Items listed in a dataset
○ ○ ○ ○ ○ ○ ○

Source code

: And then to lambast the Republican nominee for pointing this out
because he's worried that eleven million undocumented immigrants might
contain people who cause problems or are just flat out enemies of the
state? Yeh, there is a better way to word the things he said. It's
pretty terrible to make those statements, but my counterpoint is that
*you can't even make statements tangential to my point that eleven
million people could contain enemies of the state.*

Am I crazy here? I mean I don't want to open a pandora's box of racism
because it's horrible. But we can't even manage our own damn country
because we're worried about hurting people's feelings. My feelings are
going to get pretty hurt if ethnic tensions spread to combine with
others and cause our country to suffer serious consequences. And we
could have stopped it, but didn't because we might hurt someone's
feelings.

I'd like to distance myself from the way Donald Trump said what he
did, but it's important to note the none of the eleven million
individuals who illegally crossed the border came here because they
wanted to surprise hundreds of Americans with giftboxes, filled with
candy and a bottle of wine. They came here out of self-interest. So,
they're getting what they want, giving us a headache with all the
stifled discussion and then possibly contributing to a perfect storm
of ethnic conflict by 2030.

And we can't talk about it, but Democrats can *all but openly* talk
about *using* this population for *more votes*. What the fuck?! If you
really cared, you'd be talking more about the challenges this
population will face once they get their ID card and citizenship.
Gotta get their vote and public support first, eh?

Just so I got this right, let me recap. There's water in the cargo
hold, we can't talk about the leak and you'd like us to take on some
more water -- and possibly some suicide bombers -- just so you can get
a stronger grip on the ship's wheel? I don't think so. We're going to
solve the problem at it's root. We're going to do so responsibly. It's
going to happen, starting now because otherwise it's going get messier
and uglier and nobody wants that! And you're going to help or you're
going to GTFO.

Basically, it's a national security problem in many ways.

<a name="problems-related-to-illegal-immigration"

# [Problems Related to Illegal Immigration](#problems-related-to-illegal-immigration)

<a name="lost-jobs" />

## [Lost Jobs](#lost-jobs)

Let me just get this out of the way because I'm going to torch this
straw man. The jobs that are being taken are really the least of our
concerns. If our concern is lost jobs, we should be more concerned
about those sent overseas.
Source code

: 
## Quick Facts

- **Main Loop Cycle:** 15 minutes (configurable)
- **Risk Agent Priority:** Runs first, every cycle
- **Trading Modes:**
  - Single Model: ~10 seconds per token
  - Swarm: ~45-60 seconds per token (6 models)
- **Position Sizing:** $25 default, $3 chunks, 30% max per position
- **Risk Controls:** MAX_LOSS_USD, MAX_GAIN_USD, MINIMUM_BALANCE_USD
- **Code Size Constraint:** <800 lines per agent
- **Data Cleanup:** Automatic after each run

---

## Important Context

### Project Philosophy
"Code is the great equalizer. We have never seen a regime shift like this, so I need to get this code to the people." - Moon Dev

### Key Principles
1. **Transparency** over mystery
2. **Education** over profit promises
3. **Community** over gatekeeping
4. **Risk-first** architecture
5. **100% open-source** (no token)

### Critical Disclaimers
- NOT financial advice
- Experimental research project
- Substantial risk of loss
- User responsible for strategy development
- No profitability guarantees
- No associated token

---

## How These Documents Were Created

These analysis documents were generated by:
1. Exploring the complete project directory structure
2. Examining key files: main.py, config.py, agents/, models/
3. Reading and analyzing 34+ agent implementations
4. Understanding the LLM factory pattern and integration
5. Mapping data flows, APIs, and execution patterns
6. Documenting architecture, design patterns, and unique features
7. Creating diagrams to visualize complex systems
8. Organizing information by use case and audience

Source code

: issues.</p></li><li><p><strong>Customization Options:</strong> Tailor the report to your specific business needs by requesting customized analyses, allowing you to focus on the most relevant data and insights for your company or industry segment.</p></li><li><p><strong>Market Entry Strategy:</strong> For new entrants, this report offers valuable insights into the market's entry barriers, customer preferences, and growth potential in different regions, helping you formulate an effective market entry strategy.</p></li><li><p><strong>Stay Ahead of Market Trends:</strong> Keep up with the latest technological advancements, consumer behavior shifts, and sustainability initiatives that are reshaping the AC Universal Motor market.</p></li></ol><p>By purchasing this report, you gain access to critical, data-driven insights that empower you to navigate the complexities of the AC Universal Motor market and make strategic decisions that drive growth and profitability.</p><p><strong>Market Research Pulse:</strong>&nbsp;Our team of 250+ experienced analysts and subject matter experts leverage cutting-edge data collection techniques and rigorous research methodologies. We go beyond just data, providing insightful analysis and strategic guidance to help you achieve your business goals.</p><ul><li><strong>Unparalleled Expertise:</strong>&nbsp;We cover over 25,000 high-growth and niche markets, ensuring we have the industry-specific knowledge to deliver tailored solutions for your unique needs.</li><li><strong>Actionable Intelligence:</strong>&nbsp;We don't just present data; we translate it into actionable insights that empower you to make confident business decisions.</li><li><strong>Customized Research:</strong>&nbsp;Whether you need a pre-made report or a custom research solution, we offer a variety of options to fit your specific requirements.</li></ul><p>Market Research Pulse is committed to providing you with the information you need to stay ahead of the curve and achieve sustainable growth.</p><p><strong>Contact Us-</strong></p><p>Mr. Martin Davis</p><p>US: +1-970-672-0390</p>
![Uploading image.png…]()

○ ○ ○ ○ ○ ○ ○

Exercise goal:
For this exercise, repeat exactly the lines of the data above from the one with "wanted to surprise" down to the one with "about *using* this", both end lines included.

Result for this exercise:
wanted to surprise hundreds of Americans with giftboxes, filled with
candy and a bottle of wine. They came here out of self-interest. So,
they're getting what they want, giving us a headache with all the
stifled discussion and then possibly contributing to a perfect storm
of ethnic conflict by 2030.

And we can't talk about it, but Democrats can *all but openly* talk
about *using* this population for *more votes*. What the fuck?! If you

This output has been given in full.